I acknowledge the legacy of Prime Minister John Howard and his achievement of delivering the M7 under budget and ahead of schedule. As the M7 has already demonstrated, key roads in Western Sydney are an essential catalyst for future investment and are sure to create more local jobs. We need only look at Norwest, Erskine business park, and Dunheved Business Park and we will see the opportunities that have been created in those regions. Look also at what is happening at the Light Horse Interchange. These are exciting for the people of Western Sydney. It is about time we brought jobs to where the people live.
WestConnex will allow our local residents to bypass 52 sets of traffic lights and save 40 minutes on their trip to the city. It will, finally, connect the M5 and M4 corridors. WestConnex will enable the people of Lindsay to spend more time with their families and less time on the road. It will save businesses time and money, allowing deliveries to be received and sent more efficiently. It will give heavy vehicles real choices about how to travel across Sydney without clogging up local roads and needing to stop at countless traffic lights. Currently, we see a massive backlog in freight, with links to the airport and the port not able to cope with demand. More than half—13 hours—of any 24-hour period sees the M4 strangled, with more than 170,000 trucks and cars. This costs the state and national economies billions of dollars. Estimates put the cost to Sydney of this congestion as high as $8.8 billion by 2020. Therefore, I am pleased to note that WestConnex will return some $20 billion to the New South Wales economy. Not only will WestConnex deliver that economic benefit to New South Wales but it will help create 10,000 jobs during construction, including hundreds of apprenticeships.

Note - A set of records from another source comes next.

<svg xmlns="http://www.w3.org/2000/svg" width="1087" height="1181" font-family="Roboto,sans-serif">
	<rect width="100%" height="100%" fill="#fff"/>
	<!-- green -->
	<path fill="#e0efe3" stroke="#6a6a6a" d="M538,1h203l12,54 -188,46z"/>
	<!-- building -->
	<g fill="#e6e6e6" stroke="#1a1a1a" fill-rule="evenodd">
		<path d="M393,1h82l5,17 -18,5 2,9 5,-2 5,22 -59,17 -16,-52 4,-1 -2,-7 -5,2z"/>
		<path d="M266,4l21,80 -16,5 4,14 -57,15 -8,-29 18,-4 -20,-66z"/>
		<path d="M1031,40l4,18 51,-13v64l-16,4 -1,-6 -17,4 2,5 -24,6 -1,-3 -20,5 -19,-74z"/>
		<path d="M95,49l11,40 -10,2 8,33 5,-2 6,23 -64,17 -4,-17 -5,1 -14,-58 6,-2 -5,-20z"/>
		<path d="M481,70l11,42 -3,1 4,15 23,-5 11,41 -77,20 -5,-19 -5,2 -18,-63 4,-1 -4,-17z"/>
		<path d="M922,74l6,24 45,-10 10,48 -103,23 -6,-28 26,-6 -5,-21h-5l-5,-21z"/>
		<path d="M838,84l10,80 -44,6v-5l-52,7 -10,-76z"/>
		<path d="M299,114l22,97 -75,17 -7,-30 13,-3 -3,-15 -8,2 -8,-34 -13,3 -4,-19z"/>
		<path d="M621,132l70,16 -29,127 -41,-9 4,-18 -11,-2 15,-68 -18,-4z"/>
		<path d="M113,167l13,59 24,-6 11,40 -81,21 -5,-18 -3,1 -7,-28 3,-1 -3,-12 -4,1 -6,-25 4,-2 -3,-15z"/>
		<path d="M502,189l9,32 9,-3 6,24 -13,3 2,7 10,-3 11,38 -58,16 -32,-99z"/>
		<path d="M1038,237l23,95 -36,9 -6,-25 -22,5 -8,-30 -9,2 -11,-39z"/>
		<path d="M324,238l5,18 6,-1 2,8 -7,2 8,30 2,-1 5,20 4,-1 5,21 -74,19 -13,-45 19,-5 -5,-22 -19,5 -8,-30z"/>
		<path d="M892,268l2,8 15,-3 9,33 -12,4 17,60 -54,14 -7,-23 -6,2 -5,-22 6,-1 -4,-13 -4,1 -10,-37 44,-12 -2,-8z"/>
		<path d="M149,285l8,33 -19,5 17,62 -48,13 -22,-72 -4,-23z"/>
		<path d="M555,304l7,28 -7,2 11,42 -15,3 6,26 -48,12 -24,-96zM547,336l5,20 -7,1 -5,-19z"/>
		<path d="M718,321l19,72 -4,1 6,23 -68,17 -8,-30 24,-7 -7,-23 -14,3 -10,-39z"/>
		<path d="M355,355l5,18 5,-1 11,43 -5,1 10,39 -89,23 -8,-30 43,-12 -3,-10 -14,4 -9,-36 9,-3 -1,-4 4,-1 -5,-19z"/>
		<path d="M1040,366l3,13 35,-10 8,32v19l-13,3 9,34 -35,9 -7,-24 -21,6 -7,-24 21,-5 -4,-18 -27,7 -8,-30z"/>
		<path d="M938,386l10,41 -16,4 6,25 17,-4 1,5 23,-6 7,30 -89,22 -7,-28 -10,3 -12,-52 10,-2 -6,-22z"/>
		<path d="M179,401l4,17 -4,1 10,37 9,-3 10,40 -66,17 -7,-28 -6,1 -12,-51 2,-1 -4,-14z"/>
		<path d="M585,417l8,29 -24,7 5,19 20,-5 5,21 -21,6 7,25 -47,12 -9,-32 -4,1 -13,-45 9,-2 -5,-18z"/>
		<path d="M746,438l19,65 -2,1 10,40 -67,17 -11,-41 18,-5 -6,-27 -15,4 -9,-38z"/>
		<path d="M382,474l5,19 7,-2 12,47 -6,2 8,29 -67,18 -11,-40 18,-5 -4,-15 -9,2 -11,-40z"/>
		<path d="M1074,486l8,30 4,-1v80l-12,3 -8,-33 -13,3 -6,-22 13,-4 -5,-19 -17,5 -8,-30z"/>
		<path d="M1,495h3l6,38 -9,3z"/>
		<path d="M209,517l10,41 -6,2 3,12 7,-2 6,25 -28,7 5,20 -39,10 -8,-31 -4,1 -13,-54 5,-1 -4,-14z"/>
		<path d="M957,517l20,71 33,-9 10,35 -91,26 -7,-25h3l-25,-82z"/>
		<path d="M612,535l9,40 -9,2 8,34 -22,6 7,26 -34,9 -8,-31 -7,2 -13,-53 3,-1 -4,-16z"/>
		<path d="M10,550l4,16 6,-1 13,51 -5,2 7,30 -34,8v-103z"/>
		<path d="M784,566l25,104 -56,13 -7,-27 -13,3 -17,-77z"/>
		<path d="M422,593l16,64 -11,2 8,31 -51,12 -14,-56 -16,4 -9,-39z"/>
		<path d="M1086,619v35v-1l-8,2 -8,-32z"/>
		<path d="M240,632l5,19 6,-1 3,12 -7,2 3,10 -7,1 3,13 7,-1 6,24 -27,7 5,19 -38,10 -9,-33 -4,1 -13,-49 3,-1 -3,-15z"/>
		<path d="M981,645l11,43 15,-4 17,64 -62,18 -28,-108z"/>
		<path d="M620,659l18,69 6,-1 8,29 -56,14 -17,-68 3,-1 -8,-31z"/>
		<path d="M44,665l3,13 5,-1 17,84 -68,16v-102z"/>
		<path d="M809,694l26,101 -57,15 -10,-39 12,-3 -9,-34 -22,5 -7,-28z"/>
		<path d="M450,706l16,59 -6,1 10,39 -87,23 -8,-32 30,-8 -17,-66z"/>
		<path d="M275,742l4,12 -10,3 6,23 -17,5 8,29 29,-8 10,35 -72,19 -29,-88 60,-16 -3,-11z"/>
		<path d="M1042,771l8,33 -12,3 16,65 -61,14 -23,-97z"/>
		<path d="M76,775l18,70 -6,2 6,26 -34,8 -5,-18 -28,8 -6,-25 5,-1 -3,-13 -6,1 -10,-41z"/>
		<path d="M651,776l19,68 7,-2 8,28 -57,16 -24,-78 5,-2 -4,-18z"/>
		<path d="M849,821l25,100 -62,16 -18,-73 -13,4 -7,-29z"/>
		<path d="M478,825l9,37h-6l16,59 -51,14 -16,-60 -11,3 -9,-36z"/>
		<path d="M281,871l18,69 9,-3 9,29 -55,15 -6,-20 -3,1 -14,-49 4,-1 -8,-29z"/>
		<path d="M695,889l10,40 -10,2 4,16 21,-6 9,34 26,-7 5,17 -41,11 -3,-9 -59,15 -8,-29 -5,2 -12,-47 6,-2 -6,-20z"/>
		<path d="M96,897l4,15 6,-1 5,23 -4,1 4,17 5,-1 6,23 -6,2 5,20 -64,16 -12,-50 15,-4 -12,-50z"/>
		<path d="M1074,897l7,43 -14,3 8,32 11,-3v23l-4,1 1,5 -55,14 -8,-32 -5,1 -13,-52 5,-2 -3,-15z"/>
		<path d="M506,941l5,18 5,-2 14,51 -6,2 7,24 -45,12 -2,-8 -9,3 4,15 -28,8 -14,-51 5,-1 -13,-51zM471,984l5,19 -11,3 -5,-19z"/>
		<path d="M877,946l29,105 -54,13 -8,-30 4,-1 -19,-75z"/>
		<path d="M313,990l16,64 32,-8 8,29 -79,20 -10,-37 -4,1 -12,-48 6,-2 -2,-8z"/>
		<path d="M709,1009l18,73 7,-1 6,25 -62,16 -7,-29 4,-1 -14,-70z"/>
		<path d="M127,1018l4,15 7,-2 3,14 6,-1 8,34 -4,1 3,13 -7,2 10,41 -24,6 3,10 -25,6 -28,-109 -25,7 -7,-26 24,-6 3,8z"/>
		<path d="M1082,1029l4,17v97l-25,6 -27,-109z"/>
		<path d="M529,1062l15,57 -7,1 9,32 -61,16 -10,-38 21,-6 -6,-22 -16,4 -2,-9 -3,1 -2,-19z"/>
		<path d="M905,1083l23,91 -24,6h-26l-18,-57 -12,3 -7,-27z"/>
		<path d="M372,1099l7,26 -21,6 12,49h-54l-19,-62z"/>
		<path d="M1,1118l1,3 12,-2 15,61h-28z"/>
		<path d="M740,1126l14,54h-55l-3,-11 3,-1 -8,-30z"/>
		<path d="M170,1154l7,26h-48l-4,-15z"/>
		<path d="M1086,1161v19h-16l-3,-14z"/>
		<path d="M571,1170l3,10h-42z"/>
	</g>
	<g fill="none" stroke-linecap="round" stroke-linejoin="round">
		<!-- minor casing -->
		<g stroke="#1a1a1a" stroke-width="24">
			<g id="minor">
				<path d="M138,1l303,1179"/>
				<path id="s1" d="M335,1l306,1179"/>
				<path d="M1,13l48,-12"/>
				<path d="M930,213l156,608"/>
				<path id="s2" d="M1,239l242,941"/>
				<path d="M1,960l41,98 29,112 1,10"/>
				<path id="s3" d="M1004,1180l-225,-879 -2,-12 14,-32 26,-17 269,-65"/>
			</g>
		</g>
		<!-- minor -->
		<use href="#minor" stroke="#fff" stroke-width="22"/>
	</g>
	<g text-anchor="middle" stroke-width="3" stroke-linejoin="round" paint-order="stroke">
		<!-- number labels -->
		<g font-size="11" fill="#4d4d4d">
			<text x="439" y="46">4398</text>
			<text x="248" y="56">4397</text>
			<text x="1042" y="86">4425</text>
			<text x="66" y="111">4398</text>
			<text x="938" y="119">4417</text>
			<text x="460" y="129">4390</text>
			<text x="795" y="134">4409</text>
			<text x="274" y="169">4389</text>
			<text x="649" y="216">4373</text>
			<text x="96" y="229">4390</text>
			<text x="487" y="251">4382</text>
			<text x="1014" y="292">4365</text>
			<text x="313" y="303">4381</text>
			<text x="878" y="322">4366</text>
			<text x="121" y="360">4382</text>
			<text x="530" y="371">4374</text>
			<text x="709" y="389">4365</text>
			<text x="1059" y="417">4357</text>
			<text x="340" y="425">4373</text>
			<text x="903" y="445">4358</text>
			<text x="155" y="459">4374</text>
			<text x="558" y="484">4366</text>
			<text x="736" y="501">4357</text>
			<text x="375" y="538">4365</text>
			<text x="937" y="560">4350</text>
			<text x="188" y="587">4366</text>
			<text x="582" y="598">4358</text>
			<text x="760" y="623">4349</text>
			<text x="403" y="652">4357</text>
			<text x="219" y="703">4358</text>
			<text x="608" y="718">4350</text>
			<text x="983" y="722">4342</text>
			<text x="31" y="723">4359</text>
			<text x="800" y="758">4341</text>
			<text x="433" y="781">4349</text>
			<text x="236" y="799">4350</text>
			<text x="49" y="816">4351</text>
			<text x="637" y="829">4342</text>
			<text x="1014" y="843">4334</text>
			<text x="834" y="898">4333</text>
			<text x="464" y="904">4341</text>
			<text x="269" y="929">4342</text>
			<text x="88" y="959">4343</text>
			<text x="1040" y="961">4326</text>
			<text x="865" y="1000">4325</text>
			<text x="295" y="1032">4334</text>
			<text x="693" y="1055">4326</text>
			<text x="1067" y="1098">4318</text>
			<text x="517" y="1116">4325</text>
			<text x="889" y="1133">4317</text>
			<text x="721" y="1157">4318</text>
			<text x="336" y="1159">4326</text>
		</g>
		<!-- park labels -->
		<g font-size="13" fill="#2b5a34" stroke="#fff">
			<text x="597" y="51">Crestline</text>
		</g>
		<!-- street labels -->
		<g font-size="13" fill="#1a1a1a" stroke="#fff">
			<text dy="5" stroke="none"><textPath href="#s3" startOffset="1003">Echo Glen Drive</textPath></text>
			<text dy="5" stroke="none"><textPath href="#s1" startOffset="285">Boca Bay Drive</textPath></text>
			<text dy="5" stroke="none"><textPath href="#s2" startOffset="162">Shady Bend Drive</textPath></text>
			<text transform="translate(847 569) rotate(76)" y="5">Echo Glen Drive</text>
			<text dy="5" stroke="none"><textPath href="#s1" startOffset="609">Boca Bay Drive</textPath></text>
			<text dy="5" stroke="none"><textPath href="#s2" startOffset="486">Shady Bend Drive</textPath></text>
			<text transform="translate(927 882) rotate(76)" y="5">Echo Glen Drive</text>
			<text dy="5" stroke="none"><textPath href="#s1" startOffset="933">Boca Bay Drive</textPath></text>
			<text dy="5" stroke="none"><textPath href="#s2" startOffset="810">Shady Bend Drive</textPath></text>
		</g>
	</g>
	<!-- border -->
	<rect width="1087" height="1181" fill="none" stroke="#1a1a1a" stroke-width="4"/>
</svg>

The O'Farrell government breaks WestConnex into three stages. Stage 1 is the concept design from Parramatta to Homebush. The O'Farrell government has already commenced holding public information sessions along this corridor. In many cases these have been held by my very good friend the member for Penrith, the Hon. Stuart Ayres MP—it is great to be able to call him 'the honourable'. I congratulate him on his ascension into the New South Wales ministry. Stage 1 also involves widening the M4 into four lanes in each direction between Church Street, Parramatta, and Homebush Bay Drive, then further extending the M4 via a tunnel along Parramatta Road through to the City West Link at Haberfield. I am sure that that is the part that the member for Reid is very anxious to see. Clearing this bottleneck allows us in the outer suburbs of Western Sydney a huge opportunity, because it is this bottleneck that sees traffic banked back as far as St Marys every single peak hour. Work is due to commence on this in 2015.
Stage 2 focuses on the M5 east corridor, widening the M5 to four lanes in each direction between King Georges Road and Bexley Road.